__Work to complete__: Each line in the entries that has the word "toán" has to be copied.

[Stored items from a collection]
━━━━━━

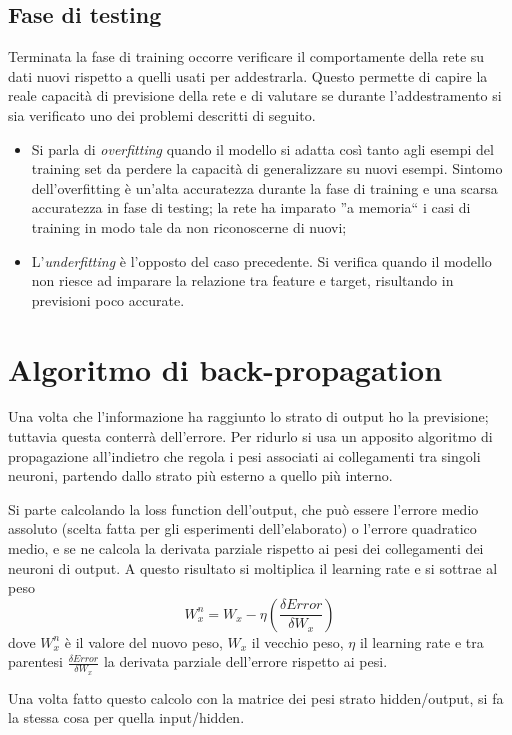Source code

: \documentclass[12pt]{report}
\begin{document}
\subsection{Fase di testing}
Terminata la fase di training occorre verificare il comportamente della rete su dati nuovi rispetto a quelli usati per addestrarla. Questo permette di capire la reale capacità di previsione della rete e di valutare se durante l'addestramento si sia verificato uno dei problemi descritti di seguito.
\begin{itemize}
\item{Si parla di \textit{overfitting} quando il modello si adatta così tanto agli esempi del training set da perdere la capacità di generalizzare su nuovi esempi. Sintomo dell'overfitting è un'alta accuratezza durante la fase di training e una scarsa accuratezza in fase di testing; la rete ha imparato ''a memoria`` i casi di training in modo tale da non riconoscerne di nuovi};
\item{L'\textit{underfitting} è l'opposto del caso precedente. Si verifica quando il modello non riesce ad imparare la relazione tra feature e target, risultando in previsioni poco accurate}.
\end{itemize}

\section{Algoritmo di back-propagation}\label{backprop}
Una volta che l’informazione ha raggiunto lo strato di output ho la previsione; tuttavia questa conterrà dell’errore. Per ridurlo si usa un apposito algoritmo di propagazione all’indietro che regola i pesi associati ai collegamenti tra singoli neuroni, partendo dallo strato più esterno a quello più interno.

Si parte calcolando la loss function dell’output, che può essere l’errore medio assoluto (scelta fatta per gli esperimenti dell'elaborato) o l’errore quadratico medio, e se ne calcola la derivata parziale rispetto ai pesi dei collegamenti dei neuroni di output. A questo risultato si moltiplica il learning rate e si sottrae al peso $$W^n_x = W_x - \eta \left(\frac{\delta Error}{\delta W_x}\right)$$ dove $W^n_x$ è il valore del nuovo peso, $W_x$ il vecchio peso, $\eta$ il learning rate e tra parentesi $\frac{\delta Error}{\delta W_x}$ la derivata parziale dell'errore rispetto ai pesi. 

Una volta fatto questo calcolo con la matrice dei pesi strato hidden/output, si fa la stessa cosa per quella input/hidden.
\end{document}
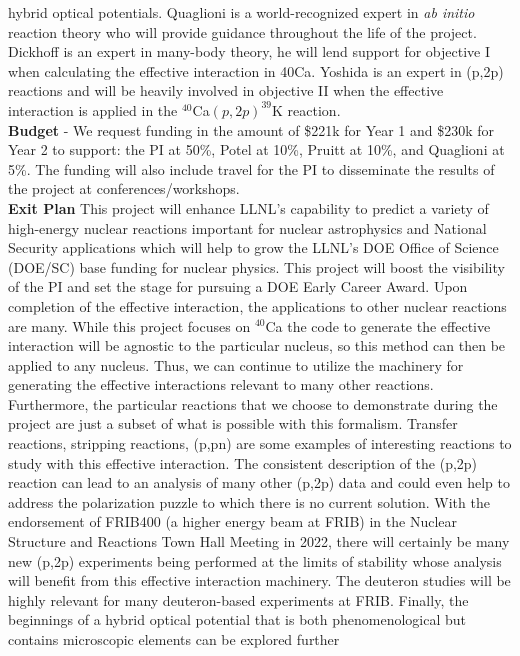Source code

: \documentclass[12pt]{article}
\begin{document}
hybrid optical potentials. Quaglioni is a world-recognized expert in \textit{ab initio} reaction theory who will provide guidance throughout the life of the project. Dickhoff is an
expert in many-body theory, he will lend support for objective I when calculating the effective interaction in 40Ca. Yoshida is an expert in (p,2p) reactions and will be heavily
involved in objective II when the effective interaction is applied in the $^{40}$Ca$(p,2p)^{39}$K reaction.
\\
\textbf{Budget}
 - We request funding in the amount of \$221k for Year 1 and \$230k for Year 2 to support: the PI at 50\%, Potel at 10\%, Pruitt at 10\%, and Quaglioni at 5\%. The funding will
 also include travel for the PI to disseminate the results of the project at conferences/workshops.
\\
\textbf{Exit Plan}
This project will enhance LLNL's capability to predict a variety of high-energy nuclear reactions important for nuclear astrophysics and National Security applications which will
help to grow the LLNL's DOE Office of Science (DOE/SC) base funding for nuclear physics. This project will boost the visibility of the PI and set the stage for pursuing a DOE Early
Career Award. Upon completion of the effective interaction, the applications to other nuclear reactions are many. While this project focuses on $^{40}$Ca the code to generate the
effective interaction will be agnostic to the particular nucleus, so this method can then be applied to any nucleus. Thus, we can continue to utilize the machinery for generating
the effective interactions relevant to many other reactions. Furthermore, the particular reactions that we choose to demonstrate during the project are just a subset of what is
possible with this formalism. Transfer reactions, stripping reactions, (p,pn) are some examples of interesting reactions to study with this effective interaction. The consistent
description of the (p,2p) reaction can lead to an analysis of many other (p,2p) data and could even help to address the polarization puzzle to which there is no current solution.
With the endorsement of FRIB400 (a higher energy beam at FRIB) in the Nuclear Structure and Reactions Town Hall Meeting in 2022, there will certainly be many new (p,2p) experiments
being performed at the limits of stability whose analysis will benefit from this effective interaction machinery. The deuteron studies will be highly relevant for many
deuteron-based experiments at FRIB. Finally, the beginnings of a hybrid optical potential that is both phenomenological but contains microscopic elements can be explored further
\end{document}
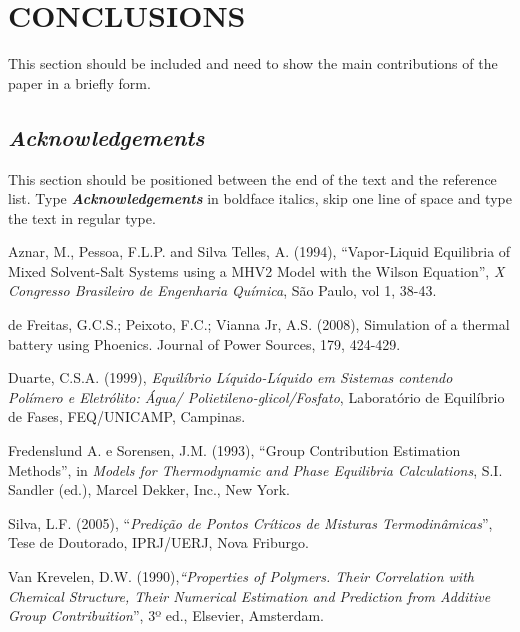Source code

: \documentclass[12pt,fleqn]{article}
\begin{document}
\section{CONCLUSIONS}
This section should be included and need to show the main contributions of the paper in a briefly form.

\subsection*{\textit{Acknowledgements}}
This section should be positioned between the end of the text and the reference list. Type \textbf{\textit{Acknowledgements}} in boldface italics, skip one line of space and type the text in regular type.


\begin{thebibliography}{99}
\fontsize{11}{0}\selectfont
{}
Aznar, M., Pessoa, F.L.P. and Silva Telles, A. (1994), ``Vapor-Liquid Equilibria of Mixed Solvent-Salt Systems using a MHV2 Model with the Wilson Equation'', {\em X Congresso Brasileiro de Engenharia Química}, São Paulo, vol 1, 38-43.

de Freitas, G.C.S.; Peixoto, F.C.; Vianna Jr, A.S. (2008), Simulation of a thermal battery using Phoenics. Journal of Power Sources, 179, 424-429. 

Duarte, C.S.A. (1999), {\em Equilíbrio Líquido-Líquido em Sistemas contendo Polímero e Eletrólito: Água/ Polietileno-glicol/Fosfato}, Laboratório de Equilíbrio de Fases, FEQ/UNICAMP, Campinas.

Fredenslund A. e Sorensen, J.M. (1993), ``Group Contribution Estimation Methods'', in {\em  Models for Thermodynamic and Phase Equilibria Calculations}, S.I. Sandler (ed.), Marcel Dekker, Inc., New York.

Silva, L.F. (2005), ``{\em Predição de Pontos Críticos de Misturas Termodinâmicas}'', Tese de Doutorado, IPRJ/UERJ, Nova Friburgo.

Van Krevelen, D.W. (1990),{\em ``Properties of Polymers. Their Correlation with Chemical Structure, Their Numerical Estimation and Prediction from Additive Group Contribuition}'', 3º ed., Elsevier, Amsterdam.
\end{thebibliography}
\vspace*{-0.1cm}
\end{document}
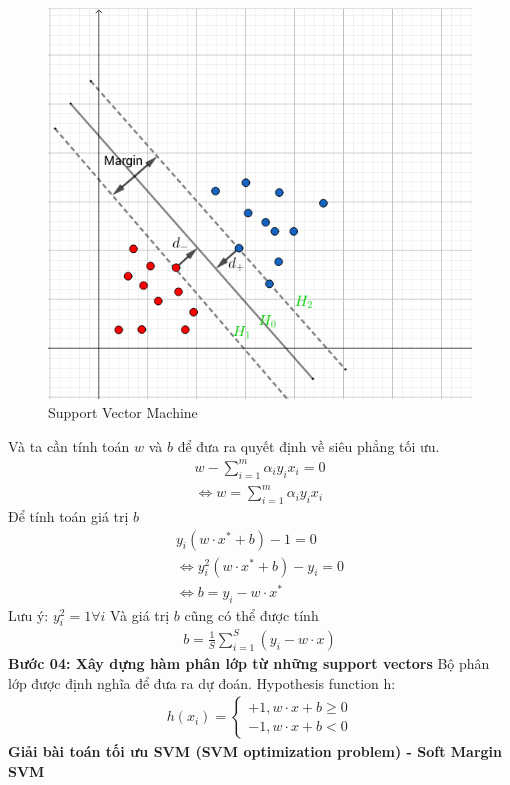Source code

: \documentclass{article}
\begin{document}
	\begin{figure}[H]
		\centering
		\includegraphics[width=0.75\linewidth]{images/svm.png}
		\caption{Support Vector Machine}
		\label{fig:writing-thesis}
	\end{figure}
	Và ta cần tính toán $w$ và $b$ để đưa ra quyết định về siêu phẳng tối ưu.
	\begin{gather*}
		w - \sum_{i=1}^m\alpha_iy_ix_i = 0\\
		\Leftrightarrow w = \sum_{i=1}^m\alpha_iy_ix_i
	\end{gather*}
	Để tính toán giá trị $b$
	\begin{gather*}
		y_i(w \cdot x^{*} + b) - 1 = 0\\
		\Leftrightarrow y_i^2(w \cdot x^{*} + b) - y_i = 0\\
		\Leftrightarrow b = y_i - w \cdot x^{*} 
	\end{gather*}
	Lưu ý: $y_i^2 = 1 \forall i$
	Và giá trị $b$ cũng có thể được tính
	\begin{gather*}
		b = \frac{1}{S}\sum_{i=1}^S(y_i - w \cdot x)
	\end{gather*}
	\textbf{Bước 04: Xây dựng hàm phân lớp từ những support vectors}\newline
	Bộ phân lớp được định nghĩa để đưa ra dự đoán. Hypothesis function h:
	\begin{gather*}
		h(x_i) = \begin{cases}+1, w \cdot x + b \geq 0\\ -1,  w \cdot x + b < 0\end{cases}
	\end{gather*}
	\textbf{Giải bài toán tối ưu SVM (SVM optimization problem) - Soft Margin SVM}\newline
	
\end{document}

━━━━━━

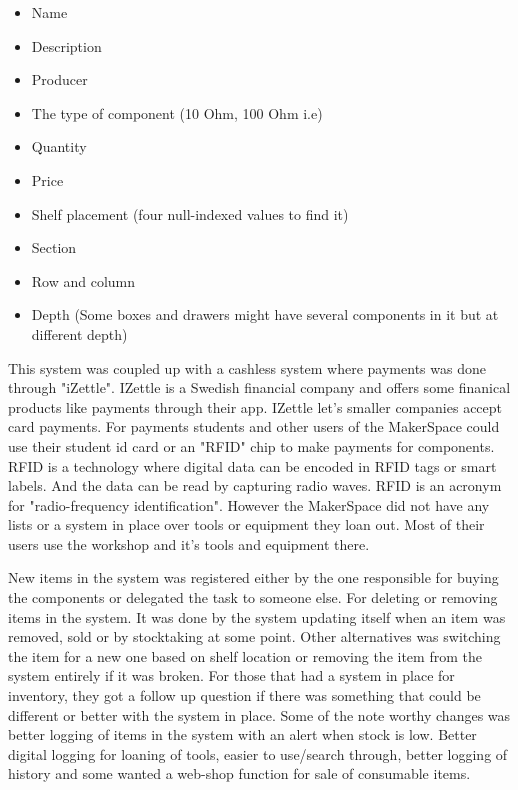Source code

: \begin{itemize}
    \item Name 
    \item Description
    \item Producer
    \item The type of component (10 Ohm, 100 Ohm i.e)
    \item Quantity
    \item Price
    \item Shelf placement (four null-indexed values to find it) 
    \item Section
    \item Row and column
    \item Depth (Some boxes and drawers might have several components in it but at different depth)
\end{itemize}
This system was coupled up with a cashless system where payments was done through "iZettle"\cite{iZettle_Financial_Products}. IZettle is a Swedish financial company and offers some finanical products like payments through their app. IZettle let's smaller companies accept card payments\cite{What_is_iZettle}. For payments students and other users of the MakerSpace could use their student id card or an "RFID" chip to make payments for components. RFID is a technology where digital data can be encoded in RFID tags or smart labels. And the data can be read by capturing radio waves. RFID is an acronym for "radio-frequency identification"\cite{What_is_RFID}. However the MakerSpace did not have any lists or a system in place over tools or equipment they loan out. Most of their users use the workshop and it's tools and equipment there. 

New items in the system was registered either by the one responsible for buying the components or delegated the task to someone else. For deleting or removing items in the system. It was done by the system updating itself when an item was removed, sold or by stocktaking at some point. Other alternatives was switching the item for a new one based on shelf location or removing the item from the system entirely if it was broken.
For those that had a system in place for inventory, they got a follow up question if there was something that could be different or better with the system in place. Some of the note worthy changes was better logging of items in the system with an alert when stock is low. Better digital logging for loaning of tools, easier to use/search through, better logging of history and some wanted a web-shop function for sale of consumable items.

━━━━━━

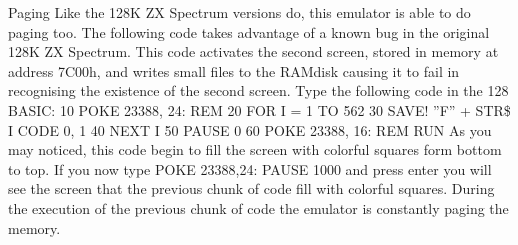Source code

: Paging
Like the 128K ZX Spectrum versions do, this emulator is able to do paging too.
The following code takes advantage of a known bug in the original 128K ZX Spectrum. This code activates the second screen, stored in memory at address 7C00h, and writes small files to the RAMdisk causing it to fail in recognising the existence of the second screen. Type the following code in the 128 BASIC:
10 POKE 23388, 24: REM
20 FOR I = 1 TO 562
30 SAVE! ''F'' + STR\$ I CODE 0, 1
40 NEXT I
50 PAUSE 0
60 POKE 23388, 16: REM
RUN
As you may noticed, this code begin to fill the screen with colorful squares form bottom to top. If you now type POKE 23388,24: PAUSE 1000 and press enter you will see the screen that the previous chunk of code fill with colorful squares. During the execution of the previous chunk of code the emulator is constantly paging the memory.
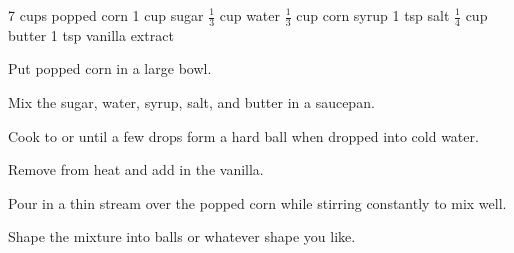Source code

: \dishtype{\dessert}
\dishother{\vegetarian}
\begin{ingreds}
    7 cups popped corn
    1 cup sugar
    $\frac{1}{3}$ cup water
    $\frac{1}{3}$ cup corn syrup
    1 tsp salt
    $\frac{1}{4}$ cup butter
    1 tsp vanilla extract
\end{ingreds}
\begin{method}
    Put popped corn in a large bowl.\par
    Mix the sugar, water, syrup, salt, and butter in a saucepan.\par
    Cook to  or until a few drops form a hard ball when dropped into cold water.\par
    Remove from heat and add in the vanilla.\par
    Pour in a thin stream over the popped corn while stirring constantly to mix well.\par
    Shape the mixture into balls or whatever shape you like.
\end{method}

━━━━━━

__Completed task__:
	Và ta cần tính toán $w$ và $b$ để đưa ra quyết định về siêu phẳng tối ưu.
	Để tính toán giá trị $b$
	\textbf{Giải bài toán tối ưu SVM (SVM optimization problem) - Soft Margin SVM}\newline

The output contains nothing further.